A difficult economy and job market have forced many young families to live on a smaller scale. While for some this simply means running a tight household budget, for others it quite literally means living in a smaller space, such as a small house or apartment. It also means that, more often than not, the children may have to share a bedroom. Having two children sharing a single room may seem to be a recipe for disaster, but with careful planning, and by including each child in the process, it is entirely possible to have an organized bedroom that the children can enjoy together that also gives them individual privacy and satisfaction.


Designing for both unity and individuality

When designing and decorating a shared bedroom, parents have to ensure that each child has their own personal space and privacy while also achieving a unified overall look for the room. Creating individual space within a single room can be accomplished by physically dividing the room with a wall or curtain, or by visually dividing the room with colour and pattern.

Begin by dividing the room into sections: two individual areas, where each child has their bed and personal things, as well as a centralized area that they can share.

Creating individual spaces within a single room can be accomplished physically by dividing the room with curtains, custom fitted shutters or even sliding panels. These give the added advantage of adding texture to the room through fabric, as well as creating more wall space for each child to decorate with favourite pictures or posters. Shutters as a divider also add an element of fun, allowing kids to slip little notes back and forth through the mailbox-like slots.

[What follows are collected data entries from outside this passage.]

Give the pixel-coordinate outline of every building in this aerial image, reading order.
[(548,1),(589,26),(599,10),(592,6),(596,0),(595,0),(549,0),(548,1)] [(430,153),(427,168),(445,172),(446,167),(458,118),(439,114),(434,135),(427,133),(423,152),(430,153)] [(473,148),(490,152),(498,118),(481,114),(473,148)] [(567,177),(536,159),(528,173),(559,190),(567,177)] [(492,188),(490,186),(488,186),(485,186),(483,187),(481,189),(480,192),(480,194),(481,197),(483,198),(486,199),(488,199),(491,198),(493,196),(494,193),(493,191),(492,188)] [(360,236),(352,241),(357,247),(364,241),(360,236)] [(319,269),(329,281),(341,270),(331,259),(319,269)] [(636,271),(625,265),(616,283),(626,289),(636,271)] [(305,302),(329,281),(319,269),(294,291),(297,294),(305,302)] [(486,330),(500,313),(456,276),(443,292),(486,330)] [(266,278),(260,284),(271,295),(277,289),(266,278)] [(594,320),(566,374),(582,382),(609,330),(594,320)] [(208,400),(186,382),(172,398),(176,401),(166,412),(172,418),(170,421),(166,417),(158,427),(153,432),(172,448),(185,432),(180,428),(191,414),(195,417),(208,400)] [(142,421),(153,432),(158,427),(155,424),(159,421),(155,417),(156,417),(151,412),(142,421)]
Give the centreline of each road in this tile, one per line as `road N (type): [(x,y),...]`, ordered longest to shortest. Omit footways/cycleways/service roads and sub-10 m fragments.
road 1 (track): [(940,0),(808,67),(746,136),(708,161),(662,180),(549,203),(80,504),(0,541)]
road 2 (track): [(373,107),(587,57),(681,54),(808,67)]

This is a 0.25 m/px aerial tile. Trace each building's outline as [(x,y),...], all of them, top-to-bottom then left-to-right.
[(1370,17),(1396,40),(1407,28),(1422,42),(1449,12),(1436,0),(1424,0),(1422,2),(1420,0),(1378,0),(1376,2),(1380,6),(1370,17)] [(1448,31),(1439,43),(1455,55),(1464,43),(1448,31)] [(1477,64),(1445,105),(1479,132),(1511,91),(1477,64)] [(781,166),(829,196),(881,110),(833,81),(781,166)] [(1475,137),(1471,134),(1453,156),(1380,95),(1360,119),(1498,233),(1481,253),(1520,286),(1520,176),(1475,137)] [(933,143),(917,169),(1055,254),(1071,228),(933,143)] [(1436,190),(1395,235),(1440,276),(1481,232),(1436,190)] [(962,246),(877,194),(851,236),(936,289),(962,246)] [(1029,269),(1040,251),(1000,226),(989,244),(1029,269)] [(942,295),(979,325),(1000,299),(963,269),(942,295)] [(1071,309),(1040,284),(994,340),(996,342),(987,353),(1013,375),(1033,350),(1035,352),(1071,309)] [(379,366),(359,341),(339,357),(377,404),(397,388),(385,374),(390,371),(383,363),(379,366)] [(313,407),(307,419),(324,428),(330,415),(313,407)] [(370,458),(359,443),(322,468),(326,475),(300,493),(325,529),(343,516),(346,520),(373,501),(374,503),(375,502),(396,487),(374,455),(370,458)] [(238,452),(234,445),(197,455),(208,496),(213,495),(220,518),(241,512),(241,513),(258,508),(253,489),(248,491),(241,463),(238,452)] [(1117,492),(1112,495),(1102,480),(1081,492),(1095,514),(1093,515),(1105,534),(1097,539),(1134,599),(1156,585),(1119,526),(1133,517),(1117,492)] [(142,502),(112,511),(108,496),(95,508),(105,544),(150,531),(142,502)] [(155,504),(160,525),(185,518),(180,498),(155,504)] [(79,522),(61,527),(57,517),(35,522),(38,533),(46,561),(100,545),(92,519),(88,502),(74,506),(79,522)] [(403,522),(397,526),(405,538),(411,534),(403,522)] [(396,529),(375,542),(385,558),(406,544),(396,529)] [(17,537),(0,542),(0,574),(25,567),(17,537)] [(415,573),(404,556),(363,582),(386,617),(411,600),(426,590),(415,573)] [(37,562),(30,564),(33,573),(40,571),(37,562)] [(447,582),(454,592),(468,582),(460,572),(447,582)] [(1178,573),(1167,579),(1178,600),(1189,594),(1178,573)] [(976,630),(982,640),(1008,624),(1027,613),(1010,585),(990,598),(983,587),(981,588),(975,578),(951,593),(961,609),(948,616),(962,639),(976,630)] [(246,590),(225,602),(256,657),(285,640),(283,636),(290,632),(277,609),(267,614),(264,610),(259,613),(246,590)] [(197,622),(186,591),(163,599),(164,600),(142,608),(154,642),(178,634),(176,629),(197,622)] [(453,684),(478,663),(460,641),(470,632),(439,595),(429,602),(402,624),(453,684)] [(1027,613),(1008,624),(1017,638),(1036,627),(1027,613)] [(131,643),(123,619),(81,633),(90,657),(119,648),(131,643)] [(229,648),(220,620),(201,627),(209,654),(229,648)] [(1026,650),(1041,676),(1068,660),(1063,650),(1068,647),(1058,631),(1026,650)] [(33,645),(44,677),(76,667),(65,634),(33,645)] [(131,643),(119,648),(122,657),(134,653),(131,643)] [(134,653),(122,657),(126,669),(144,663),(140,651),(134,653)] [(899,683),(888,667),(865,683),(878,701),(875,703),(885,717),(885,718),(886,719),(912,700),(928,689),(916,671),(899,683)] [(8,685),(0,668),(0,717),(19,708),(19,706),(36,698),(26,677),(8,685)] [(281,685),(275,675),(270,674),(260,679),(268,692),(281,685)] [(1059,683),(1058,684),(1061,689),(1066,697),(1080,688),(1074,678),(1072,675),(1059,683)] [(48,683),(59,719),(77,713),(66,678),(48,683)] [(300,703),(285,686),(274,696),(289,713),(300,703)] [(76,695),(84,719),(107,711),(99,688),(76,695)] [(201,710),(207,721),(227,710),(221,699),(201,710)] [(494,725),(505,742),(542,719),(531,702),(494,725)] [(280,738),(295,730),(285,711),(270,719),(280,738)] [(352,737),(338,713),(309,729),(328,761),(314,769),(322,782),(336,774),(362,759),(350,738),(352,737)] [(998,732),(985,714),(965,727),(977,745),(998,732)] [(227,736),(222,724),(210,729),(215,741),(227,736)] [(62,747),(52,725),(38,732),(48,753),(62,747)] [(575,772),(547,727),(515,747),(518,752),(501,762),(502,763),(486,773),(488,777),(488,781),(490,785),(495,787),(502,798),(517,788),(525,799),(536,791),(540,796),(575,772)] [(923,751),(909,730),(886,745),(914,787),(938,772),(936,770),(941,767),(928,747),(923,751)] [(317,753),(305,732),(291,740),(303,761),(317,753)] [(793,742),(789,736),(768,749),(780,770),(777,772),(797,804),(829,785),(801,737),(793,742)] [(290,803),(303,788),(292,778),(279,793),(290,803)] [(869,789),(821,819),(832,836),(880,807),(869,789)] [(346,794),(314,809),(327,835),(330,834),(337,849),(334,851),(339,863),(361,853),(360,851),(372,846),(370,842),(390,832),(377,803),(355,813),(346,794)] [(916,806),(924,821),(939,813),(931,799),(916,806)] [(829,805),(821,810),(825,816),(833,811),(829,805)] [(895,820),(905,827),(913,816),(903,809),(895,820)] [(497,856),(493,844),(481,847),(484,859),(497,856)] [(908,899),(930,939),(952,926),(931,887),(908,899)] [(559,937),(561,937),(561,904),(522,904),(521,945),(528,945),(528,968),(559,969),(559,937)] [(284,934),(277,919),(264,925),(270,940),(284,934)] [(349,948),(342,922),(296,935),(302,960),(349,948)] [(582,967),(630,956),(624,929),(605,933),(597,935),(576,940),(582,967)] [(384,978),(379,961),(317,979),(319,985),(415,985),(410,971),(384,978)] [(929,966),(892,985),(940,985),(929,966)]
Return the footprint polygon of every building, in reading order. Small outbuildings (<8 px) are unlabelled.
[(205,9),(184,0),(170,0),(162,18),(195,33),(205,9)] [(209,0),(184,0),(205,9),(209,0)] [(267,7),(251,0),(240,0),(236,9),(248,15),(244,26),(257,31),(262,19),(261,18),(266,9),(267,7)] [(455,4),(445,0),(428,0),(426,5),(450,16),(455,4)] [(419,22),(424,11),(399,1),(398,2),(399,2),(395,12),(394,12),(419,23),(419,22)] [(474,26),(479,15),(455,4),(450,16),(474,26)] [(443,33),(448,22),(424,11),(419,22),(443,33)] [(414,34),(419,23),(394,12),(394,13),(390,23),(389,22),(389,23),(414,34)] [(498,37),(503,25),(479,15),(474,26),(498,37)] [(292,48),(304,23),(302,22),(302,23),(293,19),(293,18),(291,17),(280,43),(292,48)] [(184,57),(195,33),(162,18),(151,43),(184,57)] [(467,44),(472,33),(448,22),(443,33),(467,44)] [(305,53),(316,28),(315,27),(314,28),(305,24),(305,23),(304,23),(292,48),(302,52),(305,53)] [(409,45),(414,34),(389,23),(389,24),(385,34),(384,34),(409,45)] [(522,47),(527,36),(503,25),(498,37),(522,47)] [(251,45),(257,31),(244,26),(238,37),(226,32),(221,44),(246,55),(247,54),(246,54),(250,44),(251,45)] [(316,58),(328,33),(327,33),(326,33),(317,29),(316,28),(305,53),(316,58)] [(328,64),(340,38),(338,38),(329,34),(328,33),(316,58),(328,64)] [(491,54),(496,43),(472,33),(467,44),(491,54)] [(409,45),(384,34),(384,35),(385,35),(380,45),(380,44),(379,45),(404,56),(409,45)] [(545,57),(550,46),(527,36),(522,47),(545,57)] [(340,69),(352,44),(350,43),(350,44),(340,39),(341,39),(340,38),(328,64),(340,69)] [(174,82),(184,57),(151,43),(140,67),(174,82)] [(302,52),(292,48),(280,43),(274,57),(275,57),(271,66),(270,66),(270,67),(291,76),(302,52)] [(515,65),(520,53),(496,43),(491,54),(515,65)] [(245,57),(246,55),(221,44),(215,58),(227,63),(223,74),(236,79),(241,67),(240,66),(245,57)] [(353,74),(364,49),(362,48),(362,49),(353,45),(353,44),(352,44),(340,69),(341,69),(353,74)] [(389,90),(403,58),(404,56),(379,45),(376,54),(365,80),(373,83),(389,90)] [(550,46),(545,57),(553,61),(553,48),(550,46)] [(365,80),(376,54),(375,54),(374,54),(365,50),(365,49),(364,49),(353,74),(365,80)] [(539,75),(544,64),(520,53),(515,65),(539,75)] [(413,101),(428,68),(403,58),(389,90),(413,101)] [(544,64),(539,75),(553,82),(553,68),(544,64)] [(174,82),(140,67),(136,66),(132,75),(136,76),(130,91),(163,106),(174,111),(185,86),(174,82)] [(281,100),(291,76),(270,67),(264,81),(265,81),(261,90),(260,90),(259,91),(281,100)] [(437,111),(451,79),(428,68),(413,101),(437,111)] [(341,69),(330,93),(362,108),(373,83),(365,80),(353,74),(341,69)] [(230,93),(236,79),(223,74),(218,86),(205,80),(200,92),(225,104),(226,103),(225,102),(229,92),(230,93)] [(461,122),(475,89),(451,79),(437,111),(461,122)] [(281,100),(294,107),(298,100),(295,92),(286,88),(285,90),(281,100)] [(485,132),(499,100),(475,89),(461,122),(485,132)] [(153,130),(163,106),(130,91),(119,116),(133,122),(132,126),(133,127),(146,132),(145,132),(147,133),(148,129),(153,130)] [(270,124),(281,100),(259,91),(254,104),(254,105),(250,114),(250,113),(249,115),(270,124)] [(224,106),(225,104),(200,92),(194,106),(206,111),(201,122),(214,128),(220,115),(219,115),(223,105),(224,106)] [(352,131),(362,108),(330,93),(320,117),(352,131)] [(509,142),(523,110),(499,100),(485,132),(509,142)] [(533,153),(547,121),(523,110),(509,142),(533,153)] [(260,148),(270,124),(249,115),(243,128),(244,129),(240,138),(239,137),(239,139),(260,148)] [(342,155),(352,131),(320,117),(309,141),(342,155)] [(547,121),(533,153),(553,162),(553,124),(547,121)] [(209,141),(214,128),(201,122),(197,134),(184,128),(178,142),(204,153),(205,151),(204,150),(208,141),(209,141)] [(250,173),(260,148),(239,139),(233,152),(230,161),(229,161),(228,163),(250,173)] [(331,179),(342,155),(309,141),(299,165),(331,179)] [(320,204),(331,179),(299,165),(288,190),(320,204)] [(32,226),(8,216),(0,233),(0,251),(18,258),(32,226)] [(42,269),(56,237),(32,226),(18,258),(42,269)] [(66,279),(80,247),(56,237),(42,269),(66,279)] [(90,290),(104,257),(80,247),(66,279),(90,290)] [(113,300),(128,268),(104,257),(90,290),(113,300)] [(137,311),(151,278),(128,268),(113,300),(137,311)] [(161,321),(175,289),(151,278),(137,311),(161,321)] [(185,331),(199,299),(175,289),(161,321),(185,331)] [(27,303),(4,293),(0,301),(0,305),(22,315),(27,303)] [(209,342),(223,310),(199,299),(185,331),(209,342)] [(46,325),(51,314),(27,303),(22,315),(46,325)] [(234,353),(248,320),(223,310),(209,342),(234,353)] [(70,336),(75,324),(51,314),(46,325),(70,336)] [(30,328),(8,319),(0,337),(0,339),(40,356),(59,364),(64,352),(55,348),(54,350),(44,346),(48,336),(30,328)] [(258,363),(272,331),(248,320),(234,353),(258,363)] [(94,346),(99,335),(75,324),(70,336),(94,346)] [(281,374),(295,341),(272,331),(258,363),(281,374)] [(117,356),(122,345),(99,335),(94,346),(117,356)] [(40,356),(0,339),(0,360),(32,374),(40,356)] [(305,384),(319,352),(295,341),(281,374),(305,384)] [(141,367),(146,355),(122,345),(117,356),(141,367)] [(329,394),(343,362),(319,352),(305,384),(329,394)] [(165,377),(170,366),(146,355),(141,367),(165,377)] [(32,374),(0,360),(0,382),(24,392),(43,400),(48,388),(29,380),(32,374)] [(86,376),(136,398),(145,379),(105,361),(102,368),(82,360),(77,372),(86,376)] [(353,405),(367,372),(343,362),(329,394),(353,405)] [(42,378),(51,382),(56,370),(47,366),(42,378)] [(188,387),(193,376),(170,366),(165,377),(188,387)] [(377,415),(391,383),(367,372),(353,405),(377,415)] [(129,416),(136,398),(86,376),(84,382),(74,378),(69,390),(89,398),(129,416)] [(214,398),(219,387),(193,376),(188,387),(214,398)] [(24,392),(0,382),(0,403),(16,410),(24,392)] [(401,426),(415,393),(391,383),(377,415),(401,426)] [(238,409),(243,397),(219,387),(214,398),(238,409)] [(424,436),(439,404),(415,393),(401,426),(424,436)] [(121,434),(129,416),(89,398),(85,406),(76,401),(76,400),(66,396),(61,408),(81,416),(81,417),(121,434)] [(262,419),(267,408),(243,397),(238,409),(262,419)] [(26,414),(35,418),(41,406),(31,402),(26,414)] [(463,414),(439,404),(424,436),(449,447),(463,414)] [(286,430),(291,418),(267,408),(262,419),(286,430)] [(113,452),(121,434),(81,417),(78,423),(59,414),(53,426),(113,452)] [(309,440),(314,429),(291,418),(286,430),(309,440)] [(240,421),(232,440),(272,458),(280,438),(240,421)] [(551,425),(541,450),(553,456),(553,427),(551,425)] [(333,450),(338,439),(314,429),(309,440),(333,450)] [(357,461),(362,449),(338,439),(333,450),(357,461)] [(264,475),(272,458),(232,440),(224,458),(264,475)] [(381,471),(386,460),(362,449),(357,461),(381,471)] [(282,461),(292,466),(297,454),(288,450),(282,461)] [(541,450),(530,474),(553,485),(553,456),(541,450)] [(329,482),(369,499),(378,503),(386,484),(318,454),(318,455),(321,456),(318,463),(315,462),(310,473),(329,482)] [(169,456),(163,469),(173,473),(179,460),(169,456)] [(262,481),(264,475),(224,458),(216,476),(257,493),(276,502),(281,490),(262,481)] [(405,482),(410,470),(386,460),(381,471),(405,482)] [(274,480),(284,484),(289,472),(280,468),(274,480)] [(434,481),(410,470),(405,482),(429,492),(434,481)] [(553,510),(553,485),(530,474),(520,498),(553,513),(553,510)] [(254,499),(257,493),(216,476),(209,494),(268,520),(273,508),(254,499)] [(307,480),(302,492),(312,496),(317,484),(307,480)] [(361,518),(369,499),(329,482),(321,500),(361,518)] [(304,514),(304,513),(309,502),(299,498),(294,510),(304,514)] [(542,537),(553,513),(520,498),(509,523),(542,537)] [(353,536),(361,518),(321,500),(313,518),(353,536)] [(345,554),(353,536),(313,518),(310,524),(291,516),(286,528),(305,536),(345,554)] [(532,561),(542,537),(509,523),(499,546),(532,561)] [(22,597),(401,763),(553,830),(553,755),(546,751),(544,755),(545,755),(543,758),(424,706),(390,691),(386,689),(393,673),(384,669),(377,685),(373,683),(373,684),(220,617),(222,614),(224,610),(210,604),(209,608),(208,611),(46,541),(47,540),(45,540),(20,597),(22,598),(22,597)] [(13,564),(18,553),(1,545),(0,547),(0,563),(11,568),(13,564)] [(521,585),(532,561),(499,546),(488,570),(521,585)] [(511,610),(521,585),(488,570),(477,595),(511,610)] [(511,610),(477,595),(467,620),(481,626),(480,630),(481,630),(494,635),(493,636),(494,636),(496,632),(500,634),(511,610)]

Another way to divide a room is to do it visually with colour. If the children each have a different favourite colour, this makes the job even easier as the walls may simply be painted different colours in each child’s section. Use the favourite colours on two of the walls and unify them with a neutral colour on the other two walls. T he accessories and furniture in the room will also help to anchor the room and create a unified design.

Practical furnishing for style and storage

Multiple beds in even an average size room take up a great deal of space, but a variety of bed options can be explored to allow for personal space while taking up as little space as possible. A bunk bed system can help to save on space, allowing for storage units, shelves or even desk/ study areas to be positioned underneath the beds, freeing up floor space. If possible, separate the bunk beds or stagger them along a single wall to give each child their own place.

Daybeds may be a good choice for a small space, particularly if they have a frame that contains drawers, sometimes called a captain’s bed. Foldaway beds are another option. Murphy-style beds allow the bed to be folded up and out of sight when not in use.

Pull the room together with matching bedspreads, patterned sheets and other custom touches that let each child’s personality shine. Add comfortable chairs and floor cushions for flexible seating in the shared area.